What the task requires:
The records below are to be output exactly, except for their pictures.

Available data:

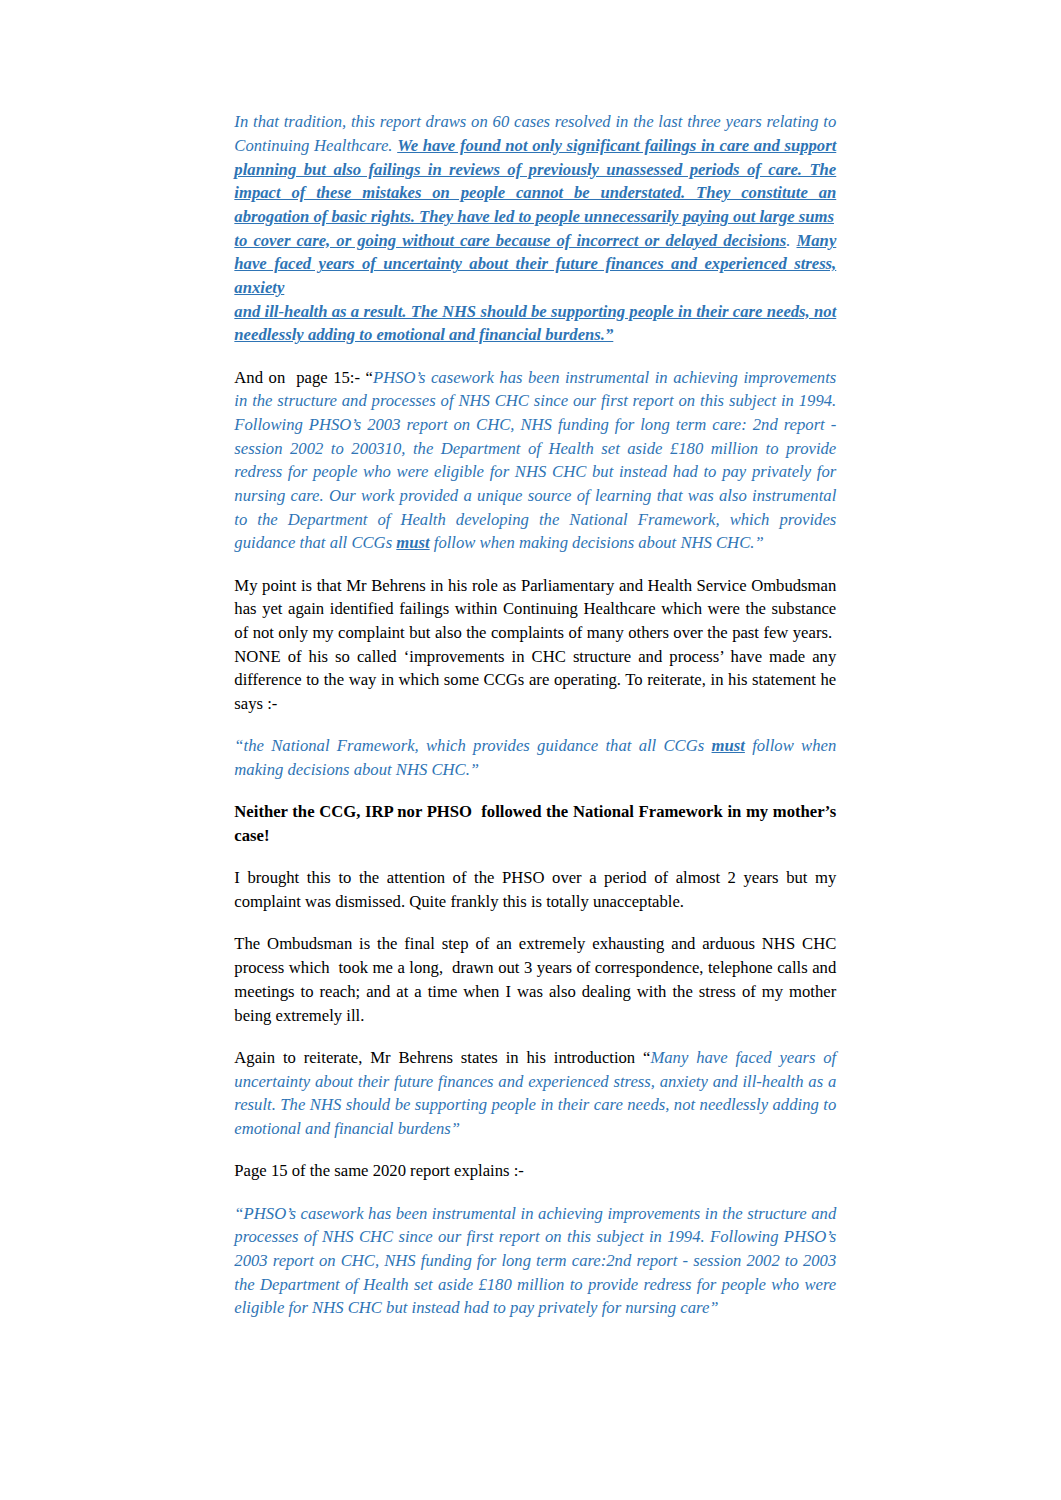In that tradition, this report draws on 60 cases resolved in the last three years relating to Continuing Healthcare. We have found not only significant failings in care and support planning but also failings in reviews of previously unassessed periods of care. The impact of these mistakes on people cannot be understated. They constitute an abrogation of basic rights. They have led to people unnecessarily paying out large sums
to cover care, or going without care because of incorrect or delayed decisions. Many have faced years of uncertainty about their future finances and experienced stress, anxiety
and ill-health as a result. The NHS should be supporting people in their care needs, not needlessly adding to emotional and financial burdens.”
And on page 15:- “PHSO’s casework has been instrumental in achieving improvements in the structure and processes of NHS CHC since our first report on this subject in 1994. Following PHSO’s 2003 report on CHC, NHS funding for long term care: 2nd report - session 2002 to 200310, the Department of Health set aside £180 million to provide redress for people who were eligible for NHS CHC but instead had to pay privately for nursing care. Our work provided a unique source of learning that was also instrumental to the Department of Health developing the National Framework, which provides guidance that all CCGs must follow when making decisions about NHS CHC.”
My point is that Mr Behrens in his role as Parliamentary and Health Service Ombudsman has yet again identified failings within Continuing Healthcare which were the substance of not only my complaint but also the complaints of many others over the past few years. NONE of his so called ‘improvements in CHC structure and process’ have made any difference to the way in which some CCGs are operating. To reiterate, in his statement he says :-
“the National Framework, which provides guidance that all CCGs must follow when making decisions about NHS CHC.”
Neither the CCG, IRP nor PHSO followed the National Framework in my mother’s case!
I brought this to the attention of the PHSO over a period of almost 2 years but my complaint was dismissed. Quite frankly this is totally unacceptable.
The Ombudsman is the final step of an extremely exhausting and arduous NHS CHC process which took me a long, drawn out 3 years of correspondence, telephone calls and meetings to reach; and at a time when I was also dealing with the stress of my mother being extremely ill.
Again to reiterate, Mr Behrens states in his introduction “Many have faced years of uncertainty about their future finances and experienced stress, anxiety and ill-health as a result. The NHS should be supporting people in their care needs, not needlessly adding to emotional and financial burdens”
Page 15 of the same 2020 report explains :-
“PHSO’s casework has been instrumental in achieving improvements in the structure and processes of NHS CHC since our first report on this subject in 1994. Following PHSO’s 2003 report on CHC, NHS funding for long term care:2nd report - session 2002 to 2003 the Department of Health set aside £180 million to provide redress for people who were eligible for NHS CHC but instead had to pay privately for nursing care”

Output for this task:
In that tradition, this report draws on 60 cases resolved in the last three years relating to Continuing Healthcare. We have found not only significant failings in care and support planning but also failings in reviews of previously unassessed periods of care. The impact of these mistakes on people cannot be understated. They constitute an abrogation of basic rights. They have led to people unnecessarily paying out large sums
to cover care, or going without care because of incorrect or delayed decisions. Many have faced years of uncertainty about their future finances and experienced stress, anxiety
and ill-health as a result. The NHS should be supporting people in their care needs, not needlessly adding to emotional and financial burdens.”
And on page 15:- “PHSO’s casework has been instrumental in achieving improvements in the structure and processes of NHS CHC since our first report on this subject in 1994. Following PHSO’s 2003 report on CHC, NHS funding for long term care: 2nd report - session 2002 to 200310, the Department of Health set aside £180 million to provide redress for people who were eligible for NHS CHC but instead had to pay privately for nursing care. Our work provided a unique source of learning that was also instrumental to the Department of Health developing the National Framework, which provides guidance that all CCGs must follow when making decisions about NHS CHC.”
My point is that Mr Behrens in his role as Parliamentary and Health Service Ombudsman has yet again identified failings within Continuing Healthcare which were the substance of not only my complaint but also the complaints of many others over the past few years. NONE of his so called ‘improvements in CHC structure and process’ have made any difference to the way in which some CCGs are operating. To reiterate, in his statement he says :-
“the National Framework, which provides guidance that all CCGs must follow when making decisions about NHS CHC.”
Neither the CCG, IRP nor PHSO followed the National Framework in my mother’s case!
I brought this to the attention of the PHSO over a period of almost 2 years but my complaint was dismissed. Quite frankly this is totally unacceptable.
The Ombudsman is the final step of an extremely exhausting and arduous NHS CHC process which took me a long, drawn out 3 years of correspondence, telephone calls and meetings to reach; and at a time when I was also dealing with the stress of my mother being extremely ill.
Again to reiterate, Mr Behrens states in his introduction “Many have faced years of uncertainty about their future finances and experienced stress, anxiety and ill-health as a result. The NHS should be supporting people in their care needs, not needlessly adding to emotional and financial burdens”
Page 15 of the same 2020 report explains :-
“PHSO’s casework has been instrumental in achieving improvements in the structure and processes of NHS CHC since our first report on this subject in 1994. Following PHSO’s 2003 report on CHC, NHS funding for long term care:2nd report - session 2002 to 2003 the Department of Health set aside £180 million to provide redress for people who were eligible for NHS CHC but instead had to pay privately for nursing care”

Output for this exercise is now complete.